═══ DATA EXCERPTS

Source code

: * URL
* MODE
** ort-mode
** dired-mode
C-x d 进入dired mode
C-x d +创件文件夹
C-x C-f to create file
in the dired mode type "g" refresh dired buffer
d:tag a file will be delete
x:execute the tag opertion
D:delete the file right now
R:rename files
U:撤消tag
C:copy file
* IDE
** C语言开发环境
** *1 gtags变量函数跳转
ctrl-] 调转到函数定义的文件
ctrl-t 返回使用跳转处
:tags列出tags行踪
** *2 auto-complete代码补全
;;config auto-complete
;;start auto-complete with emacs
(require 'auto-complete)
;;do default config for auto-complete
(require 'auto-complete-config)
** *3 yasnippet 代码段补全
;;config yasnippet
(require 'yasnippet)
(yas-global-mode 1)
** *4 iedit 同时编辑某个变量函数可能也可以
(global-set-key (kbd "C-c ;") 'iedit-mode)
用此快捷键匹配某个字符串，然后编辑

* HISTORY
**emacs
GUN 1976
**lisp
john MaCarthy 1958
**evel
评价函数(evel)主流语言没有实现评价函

══════

Take the lines from the one containing "(require 'auto-complete-config)" through the final line of the entries above, and set them down exactly, with nothing added.

- [TASK RESPONSE]
(require 'auto-complete-config)
** *3 yasnippet 代码段补全
;;config yasnippet
(require 'yasnippet)
(yas-global-mode 1)
** *4 iedit 同时编辑某个变量函数可能也可以
(global-set-key (kbd "C-c ;") 'iedit-mode)
用此快捷键匹配某个字符串，然后编辑

* HISTORY
**emacs
GUN 1976
**lisp
john MaCarthy 1958
**evel
评价函数(evel)主流语言没有实现评价函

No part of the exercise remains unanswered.